Resto sorpreso dalle parole espresse dall’Assessore Bollettin durante l’assemblea dei Verdi tenutasi a Chianciano lo scorso fine settimana.
Sono vari i motivi che non mi permettono di comprendere le esternazioni fatte: da oltre tre anni siamo entrambi parte di una coalizione di maggioranza e, personalmente, non ho mai avuto nessuna percezione di qualcosa che non funzionasse nei rapporti tra gruppi. Sia nel confronto personale tra me e l’assessore Bollettin che in quello tra il gruppo consigliare e la rappresentante dei Verdi in Giunta Comunale, non ho mai percepito motivi di contrasto o significative divergenze nei metodi e nell’approccio politico.

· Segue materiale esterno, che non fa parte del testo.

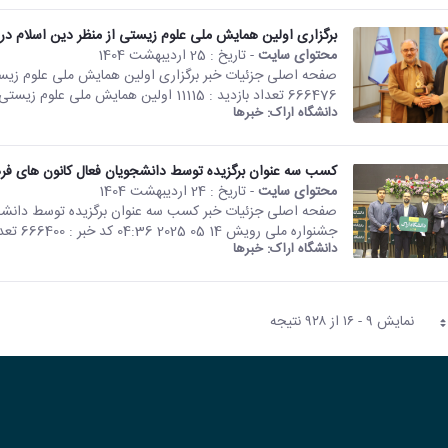
برگزاری اولین همایش ملی علوم زیستی از منظر دین اسلام در 
محتوای سایت
- تاریخ :
25 اردیبهشت 1404
666476 تعداد بازدید : 11115 اولین همایش ملی علوم زیستی از منظر دین اسلام روز...
دانشگاه اراک:
خبرها
کسب سه عنوان برگزیده توسط دانشجویان فعال کانون های فر
محتوای سایت
- تاریخ :
24 اردیبهشت 1404
صفحه اصلی جزئیات خبر کسب سه عنوان برگزیده توسط دانشجو
جشنواره ملی رویش 14 05 2025 04:36 کد خبر : 666400 تعداد بازدید : 9893 کسب سه عنوان...
دانشگاه اراک:
خبرها
نمایش ۹ - ۱۶ از ۹۲۸ نتیجه
حه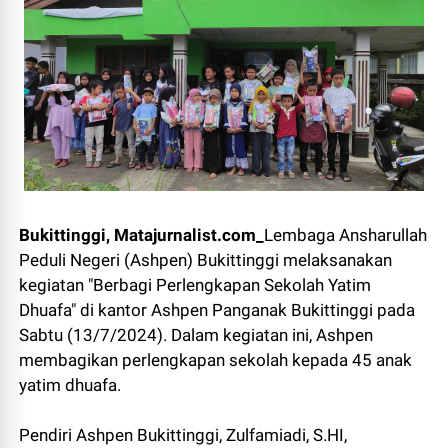
Bukittinggi, Matajurnalist.com_
Lembaga Ansharullah
Peduli Negeri (Ashpen) Bukittinggi melaksanakan
kegiatan "Berbagi Perlengkapan Sekolah Yatim
Dhuafa" di kantor Ashpen Panganak Bukittinggi pada
Sabtu (13/7/2024). Dalam kegiatan ini, Ashpen
membagikan perlengkapan sekolah kepada 45 anak
yatim dhuafa.
Pendiri Ashpen Bukittinggi, Zulfamiadi, S.HI,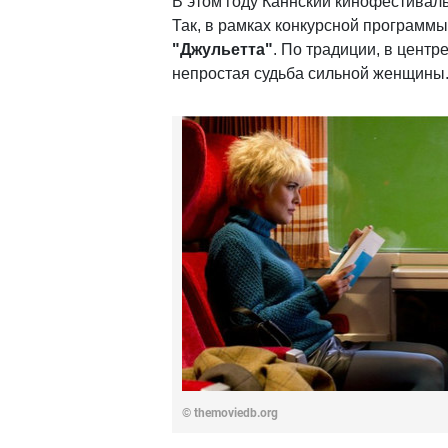
В этом году Каннский кинофестивал
Так, в рамках конкурсной програм
"Джульетта"
. По традиции, в цент
непростая судьба сильной женщины
© themoviedb.org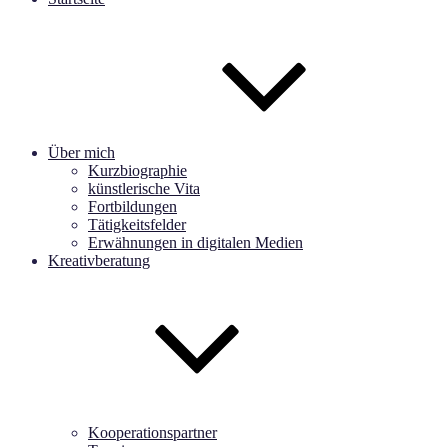
Über mich
Kurzbiographie
künstlerische Vita
Fortbildungen
Tätigkeitsfelder
Erwähnungen in digitalen Medien
Kreativberatung
Kooperationspartner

Se penso alle precedenti amministrazioni di questi ultimi 10 anni, alcuni esponenti della lista ambientalista, hanno posto in essere atteggiamenti decisi nei confronti della Giunta Comunale; comportamenti che, in un ragionamento polemico, farebbero pensare ad una certa “estremizzazione” del gruppo dei Verdi. Di fronte ad una simile situazione nessuno, mi risulta, abbia minimamente pensato un simile ragionamento.
Guardando anche i componenti del gruppo consigliare del PATT si rileva una presenza di vari elementi che hanno sempre fatto parte di liste civiche moderate, oppure di chiara estrazione moderata.
Mi riesce difficile pensare che la forte componente “centrista” del gruppo possa avere idee attinenti a quelle della Lega.
Anche l’approccio discorsivo dell’assessore Bollettin è sempre stato moderato e misurato nei modi; quello utilizzato nell’intervento, a mio avviso, non le appartiene.
Personalmente trovo totalmente fuori luogo il ragionamento esternato a Chianciano; mi rammarica anche il modo scelto per rappresentare quanto riferito al convegno.
Ritengo che il Patt locale abbia dimostrato lealtà nei confronti della coalizione, del Sindaco e della Giunta; un simile “attacco” ottiene il solo risultato di complicare i rapporti e mettere in difficoltà la coalizione.
Auspico che l’assessore Bollettin possa rivedere le sue dichiarazioni e le considerazioni sul Partito Autonomista Trentino Tirolese, facendo ammenda nei confronti dei suoi componenti.
Sarà un parziale ravvedimento che non esclude possibili strascichi con il Sindaco e la Giunta Comunale.
Utilizzando un’analogia sportiva direi che il “fallo” commesso dall’assessore sarebbe da cartellino rosso.